Directions:
Arrange the listing below as a Markdown table with the columns Row and Line, numbering each line and omitting blank lines. Leave the pictures out of the table.
▬▬▬▬▬▬▬▬▬▬
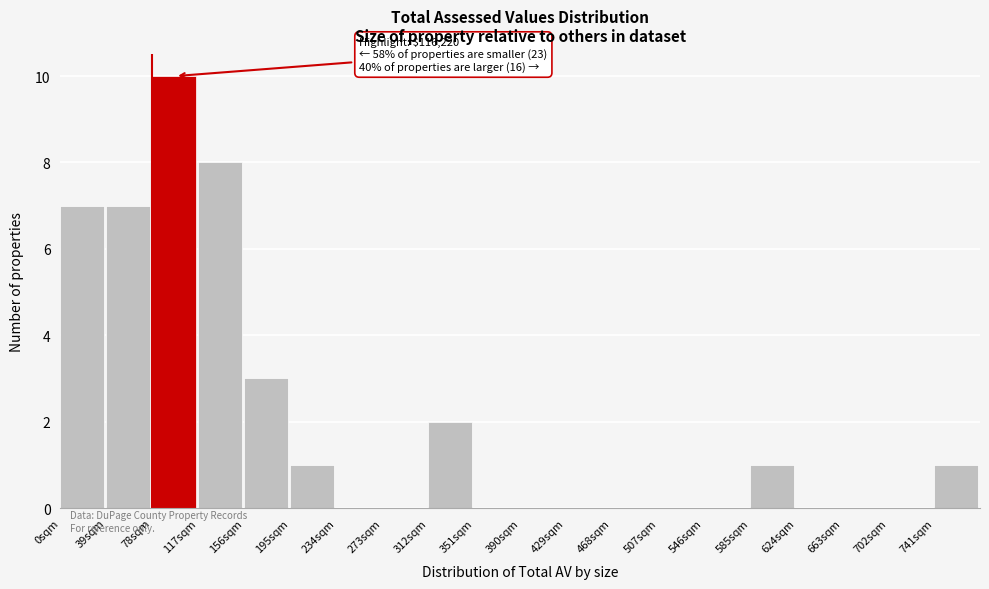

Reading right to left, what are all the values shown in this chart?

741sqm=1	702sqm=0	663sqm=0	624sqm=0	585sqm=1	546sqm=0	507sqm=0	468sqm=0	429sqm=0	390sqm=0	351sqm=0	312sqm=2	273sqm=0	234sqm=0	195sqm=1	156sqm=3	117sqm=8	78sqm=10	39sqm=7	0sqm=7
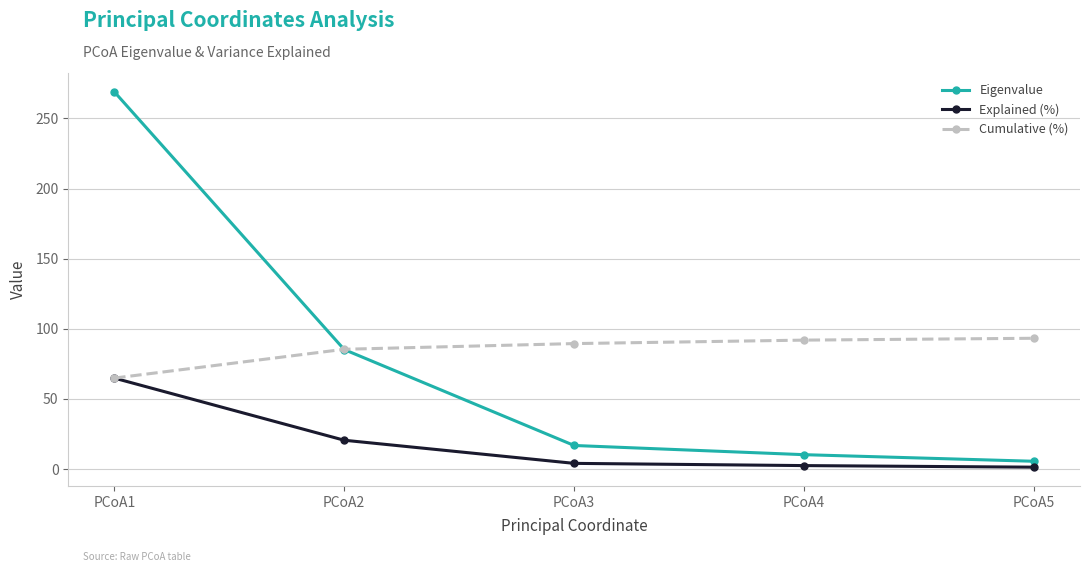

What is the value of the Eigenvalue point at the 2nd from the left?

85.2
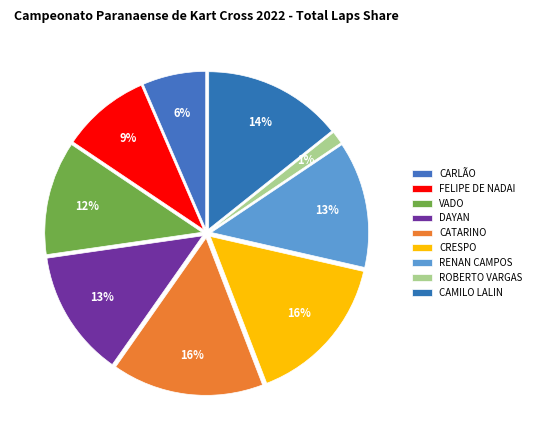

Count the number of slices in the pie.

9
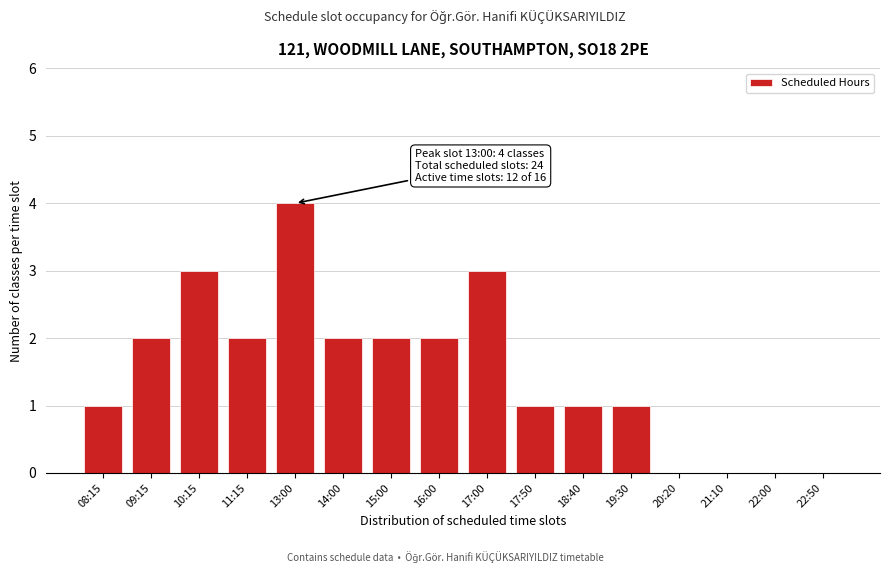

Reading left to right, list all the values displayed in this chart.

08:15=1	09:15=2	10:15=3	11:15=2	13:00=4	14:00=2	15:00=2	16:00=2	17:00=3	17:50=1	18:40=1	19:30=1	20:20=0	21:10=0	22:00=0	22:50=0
▬▬▬▬▬▬▬▬▬▬
Solved problem:
| Row | Line |
|---|---|
| 1 | Reading right to left, what are all the values shown in this chart? |
| 2 | 741sqm=1	702sqm=0	663sqm=0	624sqm=0	585sqm=1	546sqm=0	507sqm=0	468sqm=0	429sqm=0	390sqm=0	351sqm=0	312sqm=2	273sqm=0	234sqm=0	195sqm=1	156sqm=3	117sqm=8	78sqm=10	39sqm=7	0sqm=7 |
| 3 | What is the value of the Eigenvalue point at the 2nd from the left? |
| 4 | 85.2 |
| 5 | Count the number of slices in the pie. |
| 6 | 9 |
| 7 | Reading left to right, list all the values displayed in this chart. |
| 8 | 08:15=1	09:15=2	10:15=3	11:15=2	13:00=4	14:00=2	15:00=2	16:00=2	17:00=3	17:50=1	18:40=1	19:30=1	20:20=0	21:10=0	22:00=0	22:50=0 |